↓
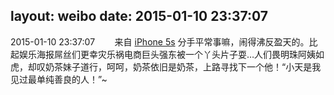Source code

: layout: weibo
date: 2015-01-10 23:37:07
---
<meta name="referrer" content="no-referrer" />

2015-01-10 23:37:07  &nbsp;&nbsp;&nbsp;&nbsp;&nbsp;&nbsp; 来自 <a href="sinaweibo://customweibosource" rel="nofollow">iPhone 5s</a>
分手平常事嘛，闹得沸反盈天的。比起娱乐海报屌丝们更幸灾乐祸电商巨头强东被一个丫头片子耍…人们畏明珠阿姨如虎，却叹奶茶妹子道行，呵呵，奶茶依旧是奶茶，上路寻找下一个他！“小天是我见过最单纯善良的人！”~ ​​​
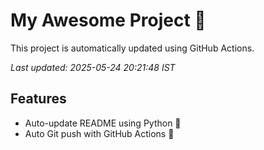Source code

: # My Awesome Project 🚀

This project is automatically updated using GitHub Actions.

_Last updated: 2025-05-24 20:21:48 IST_

## Features
- Auto-update README using Python 🐍
- Auto Git push with GitHub Actions 🤖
↑
- _About this task_:
Set out every line of the entries above as a JSON list of strings, one string per line, omitting blank lines and leaving out the pictures.

- _Final answer_:
[
  "Source code",
  ": layout: weibo",
  "date: 2015-01-10 23:37:07",
  "---",
  "<meta name=\"referrer\" content=\"no-referrer\" />",
  "2015-01-10 23:37:07  &nbsp;&nbsp;&nbsp;&nbsp;&nbsp;&nbsp; 来自 <a href=\"sinaweibo://customweibosource\" rel=\"nofollow\">iPhone 5s</a>",
  "分手平常事嘛，闹得沸反盈天的。比起娱乐海报屌丝们更幸灾乐祸电商巨头强东被一个丫头片子耍…人们畏明珠阿姨如虎，却叹奶茶妹子道行，呵呵，奶茶依旧是奶茶，上路寻找下一个他！“小天是我见过最单纯善良的人！”~ ​​​",
  "Source code",
  ": # My Awesome Project 🚀",
  "This project is automatically updated using GitHub Actions.",
  "_Last updated: 2025-05-24 20:21:48 IST_",
  "## Features",
  "- Auto-update README using Python 🐍",
  "- Auto Git push with GitHub Actions 🤖"
]